# Exercise requirements
Stopping right after the line with "ruhásszekrénnyel van felszerelve, ahol", please reproduce the material below exactly from its first line.

--- Record set ---

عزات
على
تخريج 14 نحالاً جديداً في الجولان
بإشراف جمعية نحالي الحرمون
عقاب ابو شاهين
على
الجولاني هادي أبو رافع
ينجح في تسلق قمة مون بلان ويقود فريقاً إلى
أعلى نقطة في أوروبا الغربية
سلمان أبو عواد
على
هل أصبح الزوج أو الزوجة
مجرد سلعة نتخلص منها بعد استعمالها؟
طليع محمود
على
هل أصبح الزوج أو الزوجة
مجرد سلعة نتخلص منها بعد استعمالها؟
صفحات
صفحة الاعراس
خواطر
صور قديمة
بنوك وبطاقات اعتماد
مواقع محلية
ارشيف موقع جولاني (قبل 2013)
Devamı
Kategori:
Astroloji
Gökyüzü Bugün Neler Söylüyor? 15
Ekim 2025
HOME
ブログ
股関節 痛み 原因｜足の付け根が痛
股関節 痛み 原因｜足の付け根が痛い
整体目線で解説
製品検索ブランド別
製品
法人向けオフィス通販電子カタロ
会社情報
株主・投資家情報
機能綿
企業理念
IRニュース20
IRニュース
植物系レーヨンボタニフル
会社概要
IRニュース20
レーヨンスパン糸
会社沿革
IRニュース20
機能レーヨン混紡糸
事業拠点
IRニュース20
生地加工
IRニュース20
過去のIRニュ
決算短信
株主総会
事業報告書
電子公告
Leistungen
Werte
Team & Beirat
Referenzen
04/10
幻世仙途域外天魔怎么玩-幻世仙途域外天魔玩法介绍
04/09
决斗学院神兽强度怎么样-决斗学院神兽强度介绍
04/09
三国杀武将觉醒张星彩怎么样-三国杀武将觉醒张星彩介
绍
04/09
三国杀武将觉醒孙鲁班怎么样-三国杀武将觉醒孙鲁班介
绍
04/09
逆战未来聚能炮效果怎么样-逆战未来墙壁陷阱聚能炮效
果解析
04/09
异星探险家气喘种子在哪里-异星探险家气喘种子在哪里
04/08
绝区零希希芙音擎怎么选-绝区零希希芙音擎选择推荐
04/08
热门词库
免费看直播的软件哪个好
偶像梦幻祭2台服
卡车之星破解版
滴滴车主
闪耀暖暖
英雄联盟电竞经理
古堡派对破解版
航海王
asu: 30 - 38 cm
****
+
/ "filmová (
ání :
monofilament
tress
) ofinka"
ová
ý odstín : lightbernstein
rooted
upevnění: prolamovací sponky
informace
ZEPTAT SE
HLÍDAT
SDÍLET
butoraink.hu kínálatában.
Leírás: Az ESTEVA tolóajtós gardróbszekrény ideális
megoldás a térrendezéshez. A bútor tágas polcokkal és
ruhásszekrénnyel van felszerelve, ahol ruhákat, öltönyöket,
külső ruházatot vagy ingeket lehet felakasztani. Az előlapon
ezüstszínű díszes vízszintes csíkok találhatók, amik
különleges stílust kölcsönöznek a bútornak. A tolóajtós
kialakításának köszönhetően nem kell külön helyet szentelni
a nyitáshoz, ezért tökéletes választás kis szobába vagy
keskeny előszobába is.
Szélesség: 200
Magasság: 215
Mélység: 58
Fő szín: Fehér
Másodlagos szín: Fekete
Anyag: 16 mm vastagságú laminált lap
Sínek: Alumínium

---

# Task solution
عزات
على
تخريج 14 نحالاً جديداً في الجولان
بإشراف جمعية نحالي الحرمون
عقاب ابو شاهين
على
الجولاني هادي أبو رافع
ينجح في تسلق قمة مون بلان ويقود فريقاً إلى
أعلى نقطة في أوروبا الغربية
سلمان أبو عواد
على
هل أصبح الزوج أو الزوجة
مجرد سلعة نتخلص منها بعد استعمالها؟
طليع محمود
على
هل أصبح الزوج أو الزوجة
مجرد سلعة نتخلص منها بعد استعمالها؟
صفحات
صفحة الاعراس
خواطر
صور قديمة
بنوك وبطاقات اعتماد
مواقع محلية
ارشيف موقع جولاني (قبل 2013)
Devamı
Kategori:
Astroloji
Gökyüzü Bugün Neler Söylüyor? 15
Ekim 2025
HOME
ブログ
股関節 痛み 原因｜足の付け根が痛
股関節 痛み 原因｜足の付け根が痛い
整体目線で解説
製品検索ブランド別
製品
法人向けオフィス通販電子カタロ
会社情報
株主・投資家情報
機能綿
企業理念
IRニュース20
IRニュース
植物系レーヨンボタニフル
会社概要
IRニュース20
レーヨンスパン糸
会社沿革
IRニュース20
機能レーヨン混紡糸
事業拠点
IRニュース20
生地加工
IRニュース20
過去のIRニュ
決算短信
株主総会
事業報告書
電子公告
Leistungen
Werte
Team & Beirat
Referenzen
04/10
幻世仙途域外天魔怎么玩-幻世仙途域外天魔玩法介绍
04/09
决斗学院神兽强度怎么样-决斗学院神兽强度介绍
04/09
三国杀武将觉醒张星彩怎么样-三国杀武将觉醒张星彩介
绍
04/09
三国杀武将觉醒孙鲁班怎么样-三国杀武将觉醒孙鲁班介
绍
04/09
逆战未来聚能炮效果怎么样-逆战未来墙壁陷阱聚能炮效
果解析
04/09
异星探险家气喘种子在哪里-异星探险家气喘种子在哪里
04/08
绝区零希希芙音擎怎么选-绝区零希希芙音擎选择推荐
04/08
热门词库
免费看直播的软件哪个好
偶像梦幻祭2台服
卡车之星破解版
滴滴车主
闪耀暖暖
英雄联盟电竞经理
古堡派对破解版
航海王
asu: 30 - 38 cm
****
+
/ "filmová (
ání :
monofilament
tress
) ofinka"
ová
ý odstín : lightbernstein
rooted
upevnění: prolamovací sponky
informace
ZEPTAT SE
HLÍDAT
SDÍLET
butoraink.hu kínálatában.
Leírás: Az ESTEVA tolóajtós gardróbszekrény ideális
megoldás a térrendezéshez. A bútor tágas polcokkal és
ruhásszekrénnyel van felszerelve, ahol ruhákat, öltönyöket,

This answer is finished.